Dataset entries

--------------------------------

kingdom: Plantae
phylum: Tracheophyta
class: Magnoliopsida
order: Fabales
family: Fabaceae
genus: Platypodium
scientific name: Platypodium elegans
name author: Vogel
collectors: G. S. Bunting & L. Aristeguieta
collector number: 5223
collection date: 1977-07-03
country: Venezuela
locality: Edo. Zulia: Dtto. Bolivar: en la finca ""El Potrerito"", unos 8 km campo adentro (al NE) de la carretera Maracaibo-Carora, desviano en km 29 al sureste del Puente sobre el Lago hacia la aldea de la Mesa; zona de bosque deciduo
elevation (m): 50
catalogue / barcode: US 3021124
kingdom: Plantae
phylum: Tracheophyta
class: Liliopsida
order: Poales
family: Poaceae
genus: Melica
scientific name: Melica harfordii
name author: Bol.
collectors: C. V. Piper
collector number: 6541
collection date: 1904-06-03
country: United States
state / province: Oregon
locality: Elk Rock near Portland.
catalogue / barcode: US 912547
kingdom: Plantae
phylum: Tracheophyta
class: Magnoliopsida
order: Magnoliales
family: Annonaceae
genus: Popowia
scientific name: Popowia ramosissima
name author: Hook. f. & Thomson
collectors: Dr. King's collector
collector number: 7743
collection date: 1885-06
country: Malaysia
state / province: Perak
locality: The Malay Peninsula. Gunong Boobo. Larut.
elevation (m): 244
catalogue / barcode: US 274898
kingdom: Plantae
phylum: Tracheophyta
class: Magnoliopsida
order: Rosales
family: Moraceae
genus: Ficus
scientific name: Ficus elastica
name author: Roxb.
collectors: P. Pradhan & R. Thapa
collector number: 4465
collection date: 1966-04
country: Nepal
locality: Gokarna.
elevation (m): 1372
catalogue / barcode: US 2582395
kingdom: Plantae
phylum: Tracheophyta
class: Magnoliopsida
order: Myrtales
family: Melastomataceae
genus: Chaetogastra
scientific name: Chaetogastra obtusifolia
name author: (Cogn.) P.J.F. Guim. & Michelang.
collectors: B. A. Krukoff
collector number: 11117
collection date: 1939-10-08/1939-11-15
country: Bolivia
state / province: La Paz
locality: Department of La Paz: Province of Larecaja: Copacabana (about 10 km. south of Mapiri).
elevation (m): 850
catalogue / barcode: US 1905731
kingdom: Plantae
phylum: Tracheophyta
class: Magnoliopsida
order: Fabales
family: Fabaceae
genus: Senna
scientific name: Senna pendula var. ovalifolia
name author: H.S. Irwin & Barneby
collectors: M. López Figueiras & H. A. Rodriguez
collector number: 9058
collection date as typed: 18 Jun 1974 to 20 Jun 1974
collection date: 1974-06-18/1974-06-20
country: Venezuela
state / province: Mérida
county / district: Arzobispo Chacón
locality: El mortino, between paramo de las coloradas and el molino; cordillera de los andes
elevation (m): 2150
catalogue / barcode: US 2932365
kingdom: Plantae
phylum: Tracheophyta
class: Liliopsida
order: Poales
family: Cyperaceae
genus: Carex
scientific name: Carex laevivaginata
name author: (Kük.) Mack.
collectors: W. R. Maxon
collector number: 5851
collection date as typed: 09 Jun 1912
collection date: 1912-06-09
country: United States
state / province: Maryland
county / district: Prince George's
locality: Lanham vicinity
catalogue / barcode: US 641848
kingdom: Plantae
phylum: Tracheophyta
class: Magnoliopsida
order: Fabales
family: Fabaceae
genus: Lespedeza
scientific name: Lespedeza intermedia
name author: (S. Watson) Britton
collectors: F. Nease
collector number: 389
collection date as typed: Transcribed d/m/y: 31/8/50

--------------------------------

*DIRECTIVE:* Arrange everything from the very first line of the material down to the line that contains "elevation (m): 50", including both of those lines, as a numbered list. Leave out any blank lines.

*RESPONSE FOR THIS EXERCISE:*
1. kingdom: Plantae
2. phylum: Tracheophyta
3. class: Magnoliopsida
4. order: Fabales
5. family: Fabaceae
6. genus: Platypodium
7. scientific name: Platypodium elegans
8. name author: Vogel
9. collectors: G. S. Bunting & L. Aristeguieta
10. collector number: 5223
11. collection date: 1977-07-03
12. country: Venezuela
13. locality: Edo. Zulia: Dtto. Bolivar: en la finca ""El Potrerito"", unos 8 km campo adentro (al NE) de la carretera Maracaibo-Carora, desviano en km 29 al sureste del Puente sobre el Lago hacia la aldea de la Mesa; zona de bosque deciduo
14. elevation (m): 50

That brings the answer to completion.